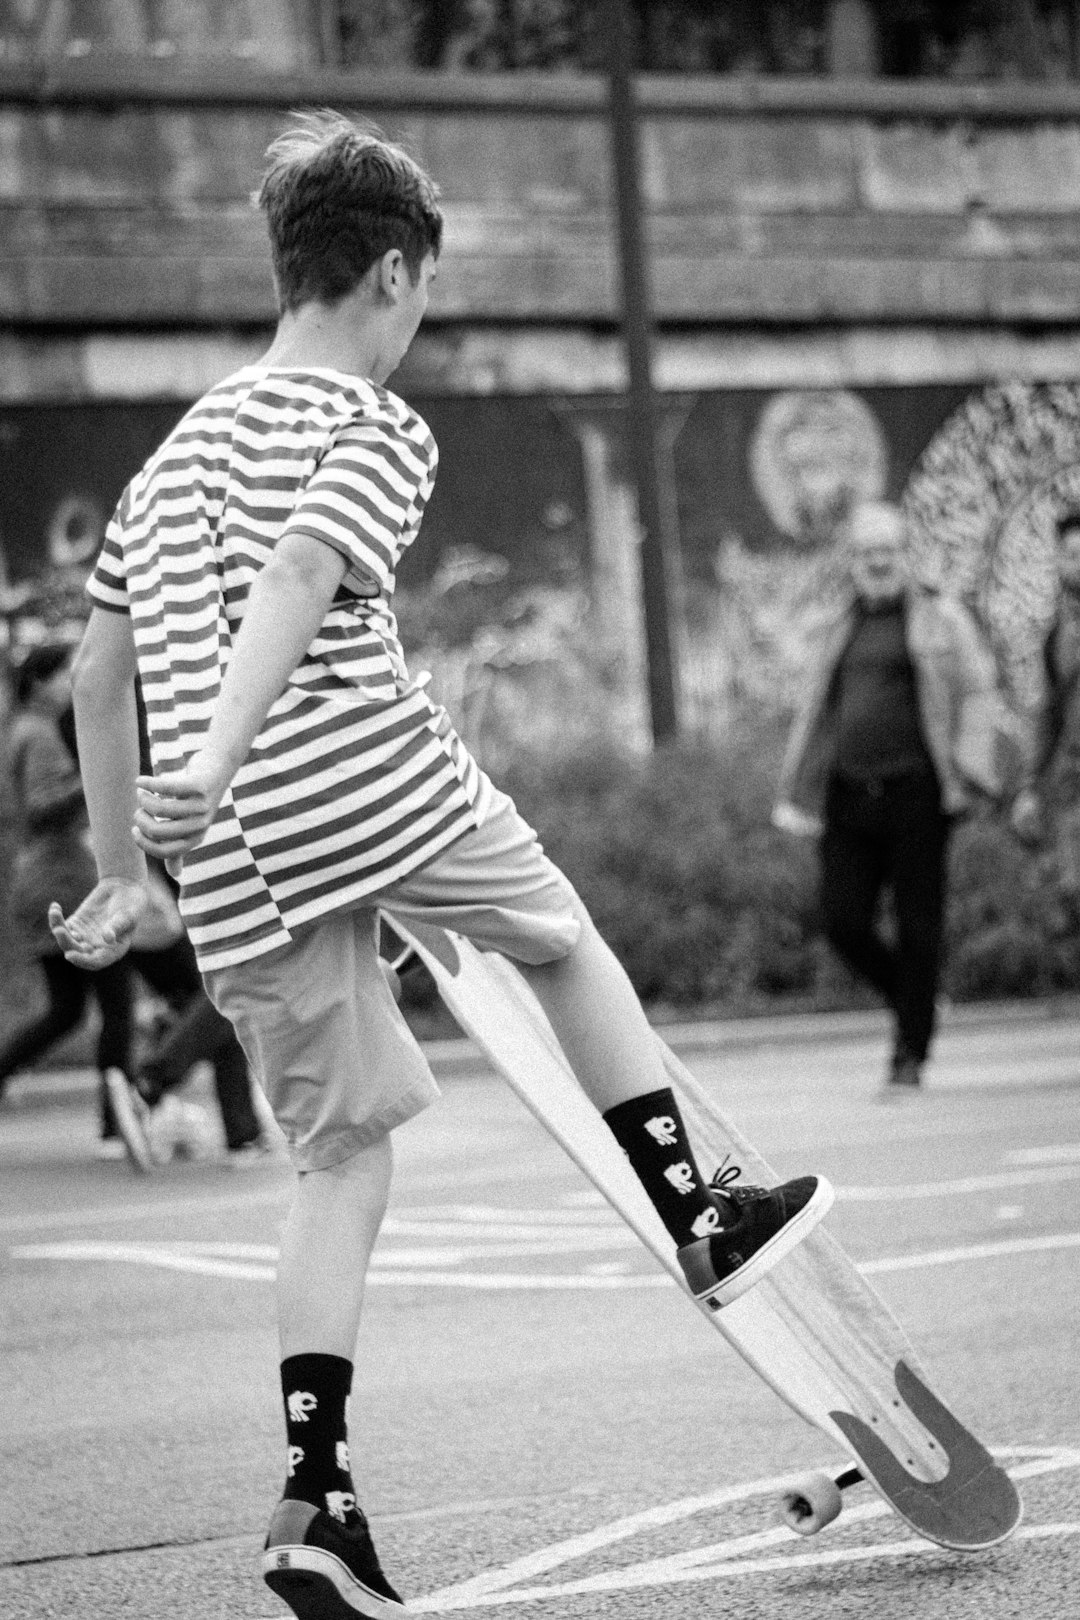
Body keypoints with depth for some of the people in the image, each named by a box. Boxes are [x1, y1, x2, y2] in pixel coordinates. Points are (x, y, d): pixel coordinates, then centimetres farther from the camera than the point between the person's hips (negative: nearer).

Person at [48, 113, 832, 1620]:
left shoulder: (177, 450, 21)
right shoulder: (371, 423, -2)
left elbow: (96, 673, 22)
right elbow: (298, 577, -21)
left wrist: (124, 867, 27)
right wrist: (216, 763, -34)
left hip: (245, 870, 7)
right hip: (375, 781, -6)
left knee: (343, 1161, 10)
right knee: (567, 944, 22)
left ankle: (315, 1497, 1)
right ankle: (699, 1219, 29)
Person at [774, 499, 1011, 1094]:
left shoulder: (939, 617, 4)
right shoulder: (839, 628, 17)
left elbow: (978, 693, 0)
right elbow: (818, 713, 23)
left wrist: (968, 769, -13)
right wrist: (797, 794, 18)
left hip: (915, 790, -4)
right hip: (850, 793, 4)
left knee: (917, 922, -3)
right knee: (844, 920, -4)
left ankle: (910, 1055, 4)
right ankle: (911, 1003, 22)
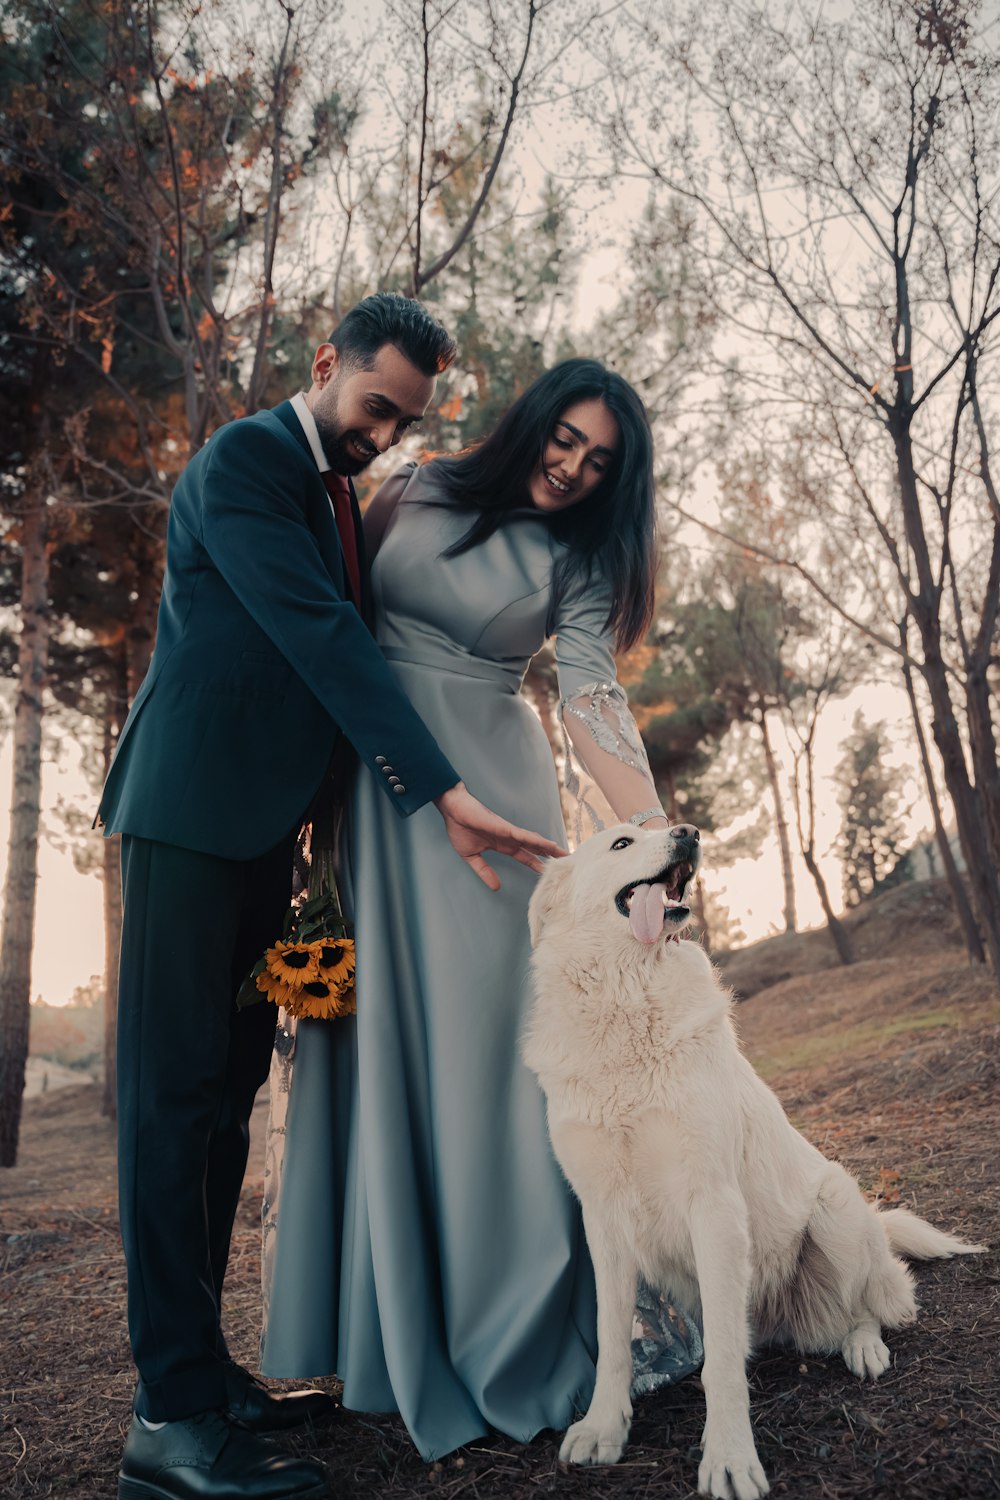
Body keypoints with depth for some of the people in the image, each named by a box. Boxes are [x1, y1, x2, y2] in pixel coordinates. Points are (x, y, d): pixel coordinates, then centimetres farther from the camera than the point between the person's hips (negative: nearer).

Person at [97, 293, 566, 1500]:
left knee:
_ _ _
What is expected —
Transcribe every line from the records above without alteration, and leave out the images.

Exercise output —
Body keypoints with depth for some of the people in the image, each named by a box. Boxes are [x1, y1, x2, y2] in pixel coordinates. Points are (x, y, d): pixel coordinates, then centimetres farther from the camera than the point between the person's hips (negative: nearer).

Person at [48, 113, 832, 1620]:
left shoulder: (177, 450, 21)
right shoulder: (371, 423, -2)
left elbow: (96, 673, 22)
right elbow: (298, 577, -21)
left wrist: (124, 867, 27)
right wrist: (216, 763, -34)
left hip: (245, 870, 7)
right hip: (375, 781, -6)
left knee: (343, 1161, 10)
right knee: (567, 944, 22)
left ankle: (315, 1497, 1)
right ankle: (699, 1219, 29)
Person at [774, 499, 1011, 1094]:
left shoulder: (939, 617, 4)
right shoulder: (839, 628, 17)
left elbow: (978, 693, 0)
right elbow: (818, 713, 23)
left wrist: (968, 769, -13)
right wrist: (797, 794, 18)
left hip: (915, 790, -4)
right hip: (850, 793, 4)
left knee: (917, 922, -3)
right knee: (844, 920, -4)
left ankle: (910, 1055, 4)
right ankle: (911, 1003, 22)
Body keypoints with depth for some of the people in the image, each named by a box. Boxes are [x1, y1, x2, y2] in pixel coordinates. Points are (x, y, d): pixel coordinates, then centimetres farther from the camera than the point between the person's hips (negative: nearer).

Person at [97, 293, 566, 1500]:
left knee:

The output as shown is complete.